Is this an existing feature?

Posted by: MHC

Is this an existing feature? - 24/07/2002 15:21

Is there a feature in either emplode or jemplode where you can select a directory (or directories) on your computer and have figure out the difference between what the empeg has on it and what's on your computer?

-Christian
Posted by: tfabris

Re: Is this an existing feature? - 24/07/2002 15:29

Not completely, but that is one thing people would like to have very much.

Click here for a more detailed explanation.
Posted by: mschrag

Re: Is this an existing feature? - 24/07/2002 16:27

I've been trying to decide how I want to do this ... It's a hard problem to optimize. Basically you have two sets of (potentially) thousands of files and you want to find differences... I suspect I will MD5sum (or something similar -- don't know if MD5 will be fast enough) the files on the way onto the player and go through the file system doing MD5sum's of the tunes you have there .... Maybe I can qualify with time stamp first or something.

I'm still workin on this one ...

ms
Posted by: tman

Re: Is this an existing feature? - 24/07/2002 17:13

On a 1.3Ghz Celeron it takes around 20 seconds to generate a MD5 hash for 226MB of files. Assuming a worse case of a full 120GB player than it will take at around 3 hours to compute the hashes on that. It's definately going to be an optional feature so people that don't have the time or processing power to turn off.
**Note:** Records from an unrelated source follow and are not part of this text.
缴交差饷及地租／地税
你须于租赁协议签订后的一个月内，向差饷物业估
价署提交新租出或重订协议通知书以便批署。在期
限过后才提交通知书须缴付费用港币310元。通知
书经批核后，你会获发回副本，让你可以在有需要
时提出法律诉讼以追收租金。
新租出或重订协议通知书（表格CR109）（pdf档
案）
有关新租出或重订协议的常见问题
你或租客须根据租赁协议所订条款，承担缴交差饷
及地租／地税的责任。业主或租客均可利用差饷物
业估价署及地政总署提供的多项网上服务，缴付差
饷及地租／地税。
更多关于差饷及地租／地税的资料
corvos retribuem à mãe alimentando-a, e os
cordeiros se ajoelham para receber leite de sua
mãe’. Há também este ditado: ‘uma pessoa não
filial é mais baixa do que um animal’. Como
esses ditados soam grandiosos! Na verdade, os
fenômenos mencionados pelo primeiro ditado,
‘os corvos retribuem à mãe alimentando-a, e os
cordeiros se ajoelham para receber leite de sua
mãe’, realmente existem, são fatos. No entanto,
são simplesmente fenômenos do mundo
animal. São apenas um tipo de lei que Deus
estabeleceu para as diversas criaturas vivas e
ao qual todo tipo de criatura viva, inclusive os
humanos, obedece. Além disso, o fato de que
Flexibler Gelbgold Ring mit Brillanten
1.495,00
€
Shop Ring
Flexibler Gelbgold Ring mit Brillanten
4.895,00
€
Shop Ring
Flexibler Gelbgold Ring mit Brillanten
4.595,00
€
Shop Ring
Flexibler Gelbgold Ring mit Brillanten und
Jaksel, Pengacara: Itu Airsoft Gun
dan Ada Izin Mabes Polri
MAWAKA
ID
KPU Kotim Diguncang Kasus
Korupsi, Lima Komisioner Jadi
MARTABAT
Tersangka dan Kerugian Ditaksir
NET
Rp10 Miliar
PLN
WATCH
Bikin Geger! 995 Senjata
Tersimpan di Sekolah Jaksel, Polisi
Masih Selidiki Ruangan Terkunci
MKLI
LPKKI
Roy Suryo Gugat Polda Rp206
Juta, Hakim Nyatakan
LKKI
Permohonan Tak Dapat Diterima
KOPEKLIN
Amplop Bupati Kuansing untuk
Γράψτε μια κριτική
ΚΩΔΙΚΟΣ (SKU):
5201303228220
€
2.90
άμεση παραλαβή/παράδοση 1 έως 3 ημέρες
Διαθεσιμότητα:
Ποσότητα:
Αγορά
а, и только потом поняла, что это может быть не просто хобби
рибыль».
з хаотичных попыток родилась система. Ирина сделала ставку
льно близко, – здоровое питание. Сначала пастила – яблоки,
Maybe just doing a quick CRC on the first few k of the file and combining that with the file size would be sufficient?

On my player I've only got about 20 duplicates for files with the same size out of about 3000 tracks.

It's more risky doing this since the chance of a collision are significantly greater than doing a MD5 hash on the file.

- Trevor
Posted by: mschrag

Re: Is this an existing feature? - 24/07/2002 17:28

Thanks a lot for running the tests on this .. I always wondered but was too lazy to actually do it.

I was thinking too that you could keep a cache index on the PC that would store filename/modification date/hash so you could quickly check moddate to know if you need to recompute the hash, otherwise just use the one from the index file. On the Empeg itself it's pretty easy since you can write the hash into the tags and you know that it's read-only.

ms
Posted by: MHC

Re: Is this an existing feature? - 24/07/2002 17:34

I'd be happy with even a more generic solution. You can pretty much assume that all the songs on your player came from your computer. If the filename of an MP3 on your computer is different than what's on the Empeg, it's flagged as "you don't have this one". You don't have to worry about misspellings, because even if the filename is technically "misspelled", it's wrong on both the Empeg and the computer - so they match up.

And I'm surprised Tony didn't rake me over the coals for not checking the FAQ.

-Christian
Posted by: tman

Re: Is this an existing feature? - 24/07/2002 17:45

The way the player works at the moment means that you lsoe the filename once you upload it onto the empeg. Everything is renamed to be a hexadecimal number

We'd need to store the original filename in the tag for each file.

Does anybody ever move their music files around? If so then we need some other way of identifying files.

- Trevor
Posted by: tman

Re: Is this an existing feature? - 24/07/2002 17:51

If we have a cache file to store the precomputed hashes then the amount of time taken for each individual hash isn't so important. Also I don't know of many people that upload that much music in one go

It's only the initial hashing that is the time consuming part. Once that's done then it should in theory be reasonably quick.

One question though, how are you going to implement this for players that already have music on? You'd have to download the file, hash it, delete the downloaded copy and finally upload the new tag back to the player.

- Trevor
Posted by: tfabris

Re: Is this an existing feature? - 24/07/2002 18:19

And I'm surprised Tony didn't rake me over the coals for not checking the FAQ.

Gee, I thought I did.
Posted by: mschrag

Re: Is this an existing feature? - 24/07/2002 18:56

Yep ... That's how it had to work to upgrade tags from 1.0 to 2.0 players. It's teribbly slow.
Posted by: wfaulk

Re: Is this an existing feature? - 24/07/2002 19:43

The fastest checksum algorithm I can seem to find is Adler32 (defined within RFC1950), which is far from cryptographically secure, but should suffice for this task, if you were to decide to implement it.

I must add that it might be a good idea to only hash/checksum the MP3 portion of the file, as changes in ID3 tags might not necessitate reuploading the whole file. Maybe have a toggle or ask or have a way to just update the tags. Whatever.
Posted by: tman

Re: Is this an existing feature? - 25/07/2002 02:44

The only checksum that seems to be faster than Adler32 would be to just sum everything into one byte. But I'd say that wasn't a particularly good idea...

Good idea about only hashing the actual sound data instead of the entire file. If we really wanted to be flashy then we could implement something like the MoodLogic fingerprint technology and do our own version of CDDB/FreeDB

- Trevor
Posted by: image

Re: Is this an existing feature? - 28/07/2002 09:27

also, is it possible to ignore all id3 tags from whatever checksum implemented?